RECORDS:
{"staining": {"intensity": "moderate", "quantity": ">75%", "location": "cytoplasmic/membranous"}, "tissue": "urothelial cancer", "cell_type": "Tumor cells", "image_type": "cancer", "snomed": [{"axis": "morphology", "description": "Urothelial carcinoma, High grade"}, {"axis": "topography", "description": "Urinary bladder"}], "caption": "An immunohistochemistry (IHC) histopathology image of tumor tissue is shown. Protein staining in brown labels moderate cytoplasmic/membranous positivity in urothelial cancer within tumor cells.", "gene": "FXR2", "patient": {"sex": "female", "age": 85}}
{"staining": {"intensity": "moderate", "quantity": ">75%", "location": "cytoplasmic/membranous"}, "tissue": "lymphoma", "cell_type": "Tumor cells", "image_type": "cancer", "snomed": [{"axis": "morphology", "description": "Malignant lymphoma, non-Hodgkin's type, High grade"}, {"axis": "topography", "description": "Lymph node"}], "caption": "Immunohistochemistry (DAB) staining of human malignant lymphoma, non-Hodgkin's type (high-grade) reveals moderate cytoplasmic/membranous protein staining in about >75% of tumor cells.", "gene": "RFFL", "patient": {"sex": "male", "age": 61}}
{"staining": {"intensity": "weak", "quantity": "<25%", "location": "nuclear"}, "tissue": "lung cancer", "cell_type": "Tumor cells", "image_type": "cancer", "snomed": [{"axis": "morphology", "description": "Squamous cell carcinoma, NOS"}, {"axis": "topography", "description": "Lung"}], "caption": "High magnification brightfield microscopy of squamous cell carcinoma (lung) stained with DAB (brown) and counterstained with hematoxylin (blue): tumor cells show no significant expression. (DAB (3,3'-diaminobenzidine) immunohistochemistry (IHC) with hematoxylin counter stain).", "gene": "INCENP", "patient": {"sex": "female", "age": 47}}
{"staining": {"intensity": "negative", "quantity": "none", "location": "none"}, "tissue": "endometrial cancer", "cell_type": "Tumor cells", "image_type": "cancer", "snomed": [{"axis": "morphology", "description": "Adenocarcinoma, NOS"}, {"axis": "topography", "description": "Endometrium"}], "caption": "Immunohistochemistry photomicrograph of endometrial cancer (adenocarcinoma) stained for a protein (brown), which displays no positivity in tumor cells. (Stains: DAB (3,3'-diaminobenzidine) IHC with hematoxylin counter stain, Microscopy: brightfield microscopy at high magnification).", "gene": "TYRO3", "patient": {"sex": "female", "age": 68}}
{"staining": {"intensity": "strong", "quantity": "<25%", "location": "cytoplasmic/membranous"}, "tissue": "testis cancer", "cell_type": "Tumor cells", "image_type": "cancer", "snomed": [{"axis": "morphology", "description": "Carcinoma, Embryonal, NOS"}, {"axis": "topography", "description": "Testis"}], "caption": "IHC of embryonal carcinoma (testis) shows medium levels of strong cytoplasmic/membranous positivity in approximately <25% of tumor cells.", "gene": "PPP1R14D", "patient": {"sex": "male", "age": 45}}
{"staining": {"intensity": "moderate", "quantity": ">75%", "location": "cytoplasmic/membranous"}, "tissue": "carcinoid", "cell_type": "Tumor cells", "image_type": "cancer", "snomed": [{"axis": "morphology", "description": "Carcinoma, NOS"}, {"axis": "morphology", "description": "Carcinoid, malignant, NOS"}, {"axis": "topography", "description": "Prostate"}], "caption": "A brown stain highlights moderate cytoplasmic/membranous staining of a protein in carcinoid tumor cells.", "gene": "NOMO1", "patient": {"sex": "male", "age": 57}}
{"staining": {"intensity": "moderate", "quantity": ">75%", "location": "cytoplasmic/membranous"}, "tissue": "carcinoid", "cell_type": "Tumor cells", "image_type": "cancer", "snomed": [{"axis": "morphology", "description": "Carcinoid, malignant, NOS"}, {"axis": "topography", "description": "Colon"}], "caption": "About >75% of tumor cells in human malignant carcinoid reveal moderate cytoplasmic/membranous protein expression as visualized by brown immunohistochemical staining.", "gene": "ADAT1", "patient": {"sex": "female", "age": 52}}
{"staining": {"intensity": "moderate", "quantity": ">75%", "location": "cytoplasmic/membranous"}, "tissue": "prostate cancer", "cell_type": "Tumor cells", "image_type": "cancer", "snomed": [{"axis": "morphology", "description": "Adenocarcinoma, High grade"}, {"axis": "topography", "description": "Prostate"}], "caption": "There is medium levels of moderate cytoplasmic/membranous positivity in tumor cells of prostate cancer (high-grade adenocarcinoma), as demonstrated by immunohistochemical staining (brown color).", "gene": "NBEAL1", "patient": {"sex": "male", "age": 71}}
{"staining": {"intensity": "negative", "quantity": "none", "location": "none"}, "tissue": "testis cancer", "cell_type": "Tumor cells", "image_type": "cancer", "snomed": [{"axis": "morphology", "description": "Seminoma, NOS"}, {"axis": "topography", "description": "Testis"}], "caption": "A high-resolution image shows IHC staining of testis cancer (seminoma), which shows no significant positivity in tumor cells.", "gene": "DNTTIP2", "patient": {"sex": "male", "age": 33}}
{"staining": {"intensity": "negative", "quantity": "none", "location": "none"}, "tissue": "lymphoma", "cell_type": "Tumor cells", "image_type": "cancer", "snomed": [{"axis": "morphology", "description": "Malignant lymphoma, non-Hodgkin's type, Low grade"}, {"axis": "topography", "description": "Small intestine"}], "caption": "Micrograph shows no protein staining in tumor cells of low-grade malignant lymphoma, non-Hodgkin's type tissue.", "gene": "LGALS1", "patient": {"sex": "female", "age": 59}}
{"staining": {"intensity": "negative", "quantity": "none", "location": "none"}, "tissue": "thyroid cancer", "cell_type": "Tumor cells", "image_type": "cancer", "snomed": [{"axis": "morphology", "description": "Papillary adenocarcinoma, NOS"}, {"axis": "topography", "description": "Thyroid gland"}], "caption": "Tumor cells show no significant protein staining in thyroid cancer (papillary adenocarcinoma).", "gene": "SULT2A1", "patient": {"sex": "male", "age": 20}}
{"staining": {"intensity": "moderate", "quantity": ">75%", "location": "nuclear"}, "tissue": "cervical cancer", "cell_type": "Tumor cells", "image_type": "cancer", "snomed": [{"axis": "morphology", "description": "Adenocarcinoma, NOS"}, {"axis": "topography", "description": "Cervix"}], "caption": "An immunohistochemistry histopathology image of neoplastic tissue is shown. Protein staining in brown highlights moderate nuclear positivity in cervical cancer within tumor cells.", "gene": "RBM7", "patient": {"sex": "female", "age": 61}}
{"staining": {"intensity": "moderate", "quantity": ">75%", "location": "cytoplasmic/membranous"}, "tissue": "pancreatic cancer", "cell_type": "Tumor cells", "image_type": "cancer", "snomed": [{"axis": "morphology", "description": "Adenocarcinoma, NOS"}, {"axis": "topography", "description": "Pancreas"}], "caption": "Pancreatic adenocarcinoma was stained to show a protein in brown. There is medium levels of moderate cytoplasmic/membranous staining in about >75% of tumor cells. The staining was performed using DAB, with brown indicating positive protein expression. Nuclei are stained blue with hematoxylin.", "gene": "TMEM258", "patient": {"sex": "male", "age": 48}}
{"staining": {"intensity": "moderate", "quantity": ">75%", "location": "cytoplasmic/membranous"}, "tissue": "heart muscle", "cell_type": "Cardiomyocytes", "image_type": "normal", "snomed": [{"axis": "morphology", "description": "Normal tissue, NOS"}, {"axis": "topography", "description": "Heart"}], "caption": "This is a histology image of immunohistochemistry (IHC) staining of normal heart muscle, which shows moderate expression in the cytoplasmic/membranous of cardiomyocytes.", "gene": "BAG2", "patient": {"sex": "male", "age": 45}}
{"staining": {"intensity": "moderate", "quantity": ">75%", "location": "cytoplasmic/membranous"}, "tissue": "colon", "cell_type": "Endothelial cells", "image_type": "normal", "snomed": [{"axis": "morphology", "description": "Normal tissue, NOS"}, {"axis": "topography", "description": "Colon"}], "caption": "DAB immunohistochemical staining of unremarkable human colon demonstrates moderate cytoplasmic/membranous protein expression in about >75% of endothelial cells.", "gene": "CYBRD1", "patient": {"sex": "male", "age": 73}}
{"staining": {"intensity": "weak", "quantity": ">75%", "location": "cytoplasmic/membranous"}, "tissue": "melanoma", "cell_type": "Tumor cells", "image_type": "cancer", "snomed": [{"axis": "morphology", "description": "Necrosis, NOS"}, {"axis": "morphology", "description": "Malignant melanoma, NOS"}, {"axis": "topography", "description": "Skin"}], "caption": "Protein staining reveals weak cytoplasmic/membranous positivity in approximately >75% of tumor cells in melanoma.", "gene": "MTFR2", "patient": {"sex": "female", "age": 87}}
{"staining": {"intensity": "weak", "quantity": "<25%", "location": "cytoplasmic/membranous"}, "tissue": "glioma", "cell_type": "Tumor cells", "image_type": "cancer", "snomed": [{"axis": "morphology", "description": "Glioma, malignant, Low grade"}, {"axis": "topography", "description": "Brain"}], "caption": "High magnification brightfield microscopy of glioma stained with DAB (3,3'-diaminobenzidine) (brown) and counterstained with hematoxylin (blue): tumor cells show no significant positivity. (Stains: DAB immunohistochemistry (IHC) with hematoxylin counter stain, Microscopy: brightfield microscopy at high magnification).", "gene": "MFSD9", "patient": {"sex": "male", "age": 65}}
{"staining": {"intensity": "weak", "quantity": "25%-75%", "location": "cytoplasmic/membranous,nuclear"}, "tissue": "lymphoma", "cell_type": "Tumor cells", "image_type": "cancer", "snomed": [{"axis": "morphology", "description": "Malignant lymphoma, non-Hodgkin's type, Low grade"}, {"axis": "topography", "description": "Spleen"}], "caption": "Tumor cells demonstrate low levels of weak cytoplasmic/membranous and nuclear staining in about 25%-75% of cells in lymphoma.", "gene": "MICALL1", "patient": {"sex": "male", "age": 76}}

EXERCISE AIM: Beginning with the line above that contains "immunohistochemistry histopathology image", copy each line exactly up to and including the line that contains "is a histology", and go no further.

ANSWER TO THIS TASK:
{"staining": {"intensity": "moderate", "quantity": ">75%", "location": "nuclear"}, "tissue": "cervical cancer", "cell_type": "Tumor cells", "image_type": "cancer", "snomed": [{"axis": "morphology", "description": "Adenocarcinoma, NOS"}, {"axis": "topography", "description": "Cervix"}], "caption": "An immunohistochemistry histopathology image of neoplastic tissue is shown. Protein staining in brown highlights moderate nuclear positivity in cervical cancer within tumor cells.", "gene": "RBM7", "patient": {"sex": "female", "age": 61}}
{"staining": {"intensity": "moderate", "quantity": ">75%", "location": "cytoplasmic/membranous"}, "tissue": "pancreatic cancer", "cell_type": "Tumor cells", "image_type": "cancer", "snomed": [{"axis": "morphology", "description": "Adenocarcinoma, NOS"}, {"axis": "topography", "description": "Pancreas"}], "caption": "Pancreatic adenocarcinoma was stained to show a protein in brown. There is medium levels of moderate cytoplasmic/membranous staining in about >75% of tumor cells. The staining was performed using DAB, with brown indicating positive protein expression. Nuclei are stained blue with hematoxylin.", "gene": "TMEM258", "patient": {"sex": "male", "age": 48}}
{"staining": {"intensity": "moderate", "quantity": ">75%", "location": "cytoplasmic/membranous"}, "tissue": "heart muscle", "cell_type": "Cardiomyocytes", "image_type": "normal", "snomed": [{"axis": "morphology", "description": "Normal tissue, NOS"}, {"axis": "topography", "description": "Heart"}], "caption": "This is a histology image of immunohistochemistry (IHC) staining of normal heart muscle, which shows moderate expression in the cytoplasmic/membranous of cardiomyocytes.", "gene": "BAG2", "patient": {"sex": "male", "age": 45}}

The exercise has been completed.